Monday, June 26, 2000

Little earns big laughs

By Nicole Hamilton
The Cincinnati Enquirer

        Riverbend was comedy central at the Cincinnati Pops Orchestra concert Saturday night. The event featured the triangle as a solo instrument and an impression of Richard Nixon in braids like Willie Nelson's.

        It was hard to tell who was the featured comedian, Emmy Award-winning impressionist Rich Little or Pops conductor Erich Kunzel.

        Before Mr. Little took the stage, the Pops played a series of what Mr. Kunzel called “fun” pieces that included selections from Jacques Offenbach's ballet Gaite Parisienne, Hayden's Toy Symphony, and two excellent arrangements by Crafton Beck — Randy Newman's “The Time of Your Life” from A Bug's Life and “King Herod's Song” from Andrew Lloyd Webber's Jesus Christ Superstar.

        The first few measures of the orchestra's first selection, Franz von Suppe's Overture to The Light Calvary,featured a succinct and robust horn section. Unfortunately, this felt like a teaser, as the horn solos that followed sounded weak, partially a sound system issue, and partially because of poor dynamic balance between the brass section and the powerhouse strings. Offenbach's ballet, Gaite Parisienne,includes the “Can-Can,” and although no dancers appeared on stage, the orchestra's playful and enthusiastic interpretation was a crowd-pleaser all the same.

        Most concerts ride through some turbulence, and Saturday's was Hayden's Toy Symphony that featured a mini-orchestra of six local celebrities, led by associate conductor John Morris Russell.

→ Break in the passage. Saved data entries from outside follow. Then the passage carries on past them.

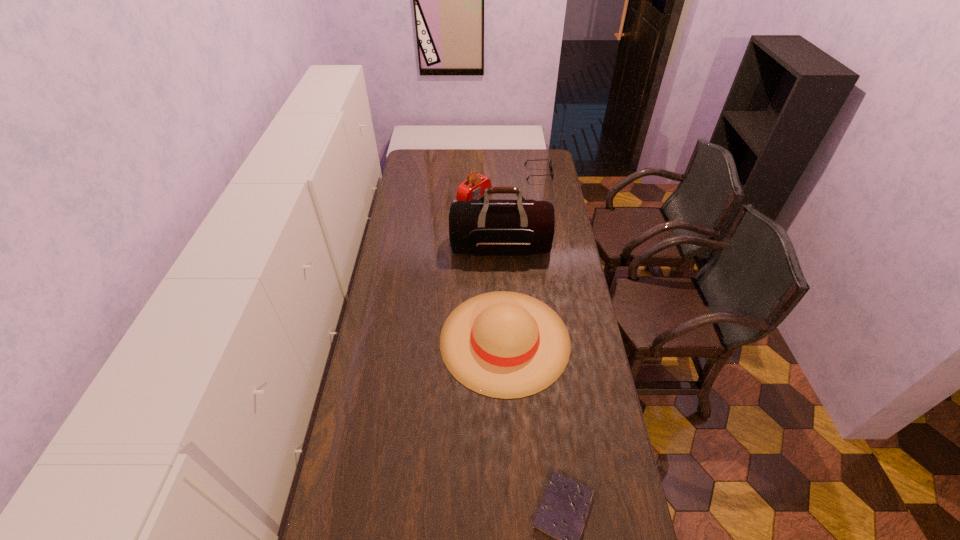
The image size is (960, 540). Identify the location of duffel bag. (483, 227).

Where is `the tallest object`? This screenshot has width=960, height=540. the tallest object is located at coordinates (483, 227).

Find the location of `the second nearest object`. the second nearest object is located at coordinates (502, 344).

You are a GUI agent. You are given a task and a screenshot of the screen. Output one action in this format:
    pyautogui.click(x=<x>, y=<y>)
    Task: Click on the fourth nearest object
    The image size is (960, 540).
    Given the screenshot: What is the action you would take?
    pyautogui.click(x=473, y=188)

Image resolution: width=960 pixels, height=540 pixels. In order to click on the fourth tallest object in this screenshot , I will do `click(551, 168)`.

The image size is (960, 540). I want to click on the farthest object, so click(x=551, y=168).

Locate an element on the screen. vacant position located 0.380m on the front pocket of the duffel bag is located at coordinates (505, 334).

Where is `vacant area located 0.150m on the front of the sombrero`? vacant area located 0.150m on the front of the sombrero is located at coordinates point(510,443).

This screenshot has height=540, width=960. What are the coordinates of `free space located on the back of the toaster` in the screenshot? It's located at (475, 154).

What are the coordinates of `object present at the far edge` in the screenshot? It's located at (551, 168).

        Hayden's composition was barely audible over the toys played by news anchors such Channel 9's Randy Little and Channel 12's John Lomax, among a few other media types, who didn't seem to mind making fools of themselves while Hayden rolled over in his grave. But redemption was close behind in Leroy Anderson's work The Typewriter, with Mr. Kunzel playing an old typewriter and interacting with the orchestra while unable to coordinate his part with that of the percussionist (staged, of course). This humor worked.

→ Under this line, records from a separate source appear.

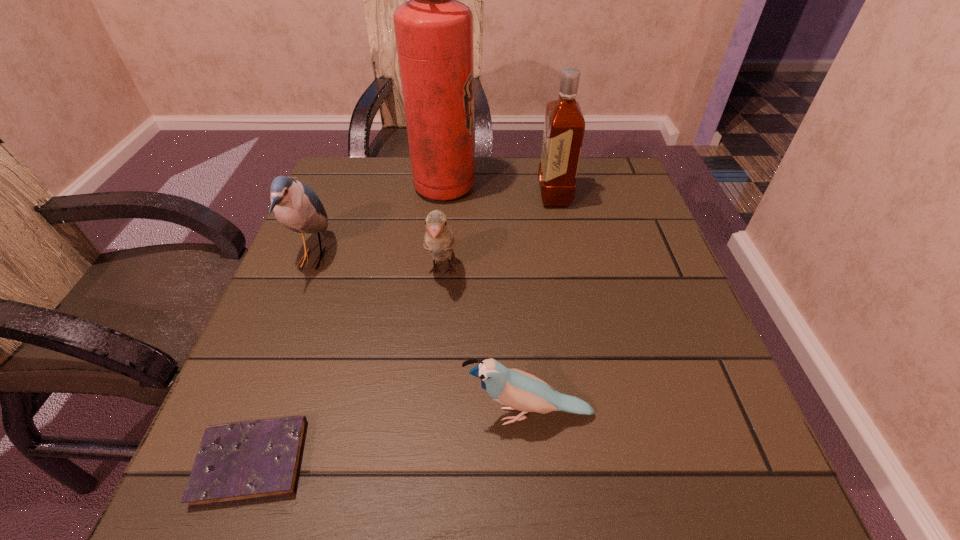
What are the coordinates of `the tallest object` in the screenshot? It's located at (434, 31).

Image resolution: width=960 pixels, height=540 pixels. In order to click on the fifth shortest object in this screenshot , I will do `click(564, 126)`.

This screenshot has height=540, width=960. Identify the location of the leftmost bird. (296, 206).

At what (x,y) coordinates should I click in order to perform the action: click on the fourth shortest object. Please return your answer as a coordinate pair (x, y). The image size is (960, 540). Looking at the image, I should click on (296, 206).

The height and width of the screenshot is (540, 960). What are the coordinates of `the second bird from left to right` in the screenshot? It's located at (439, 240).

Where is `the nearest bird`? The image size is (960, 540). the nearest bird is located at coordinates click(521, 391).

Locate an element on the screen. The image size is (960, 540). the shortest object is located at coordinates (244, 461).

This screenshot has width=960, height=540. I want to click on free space located 0.310m on the label side of the fire extinguisher, so click(595, 187).

Locate an element on the screen. Image resolution: width=960 pixels, height=540 pixels. vacant space situated on the front label of the liquor is located at coordinates (447, 196).

This screenshot has width=960, height=540. Identify the location of free space located on the front label of the liquor. (515, 196).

        According to Rich Little, who's writing a book tentatively titled People I've Known and Been, music is an essential part of a movie.

        A lover of classic films, Mr. Little's first impression was that of William Holden's character from the movie Love is a Many Splendid Thing.

        First doing the impression without music, and then with the assistance of the orchestra, Mr. Little's point was that music takes movies to a higher level. “Music can make a good movie a great movie,” he said.

        Mr. Little then launced into several more interpretations of stars from the silver screen, including Katherine Hepburn, Henry Fonda, Cary Grant and George C. Scott.

        Paying as much tribute to the score writers as to the famous actors, Mr. Little's homage was honest and elegant, void of any nightclub glitter.

        The subdued Mr. Little eventually gave way to the variety-act performer most people are more familiar with.

        Laughs came easy and quickly when Mr. Little effortlessly performed a medley of songs by such greats as Nat King Cole, Johnny Cash and Tom Jones.

        His tribute to Frank Sinatra, whom he opened for in the 1970s, included impersonations of Dean Martin, Tony Bennett and Sammy Davis Jr. singing “Chicago.”

        Although it wasn't really Sammy Davis Jr. singing, and the town happens to be Cincinnati not Chicago, the crowd's standing ovation was the real thing.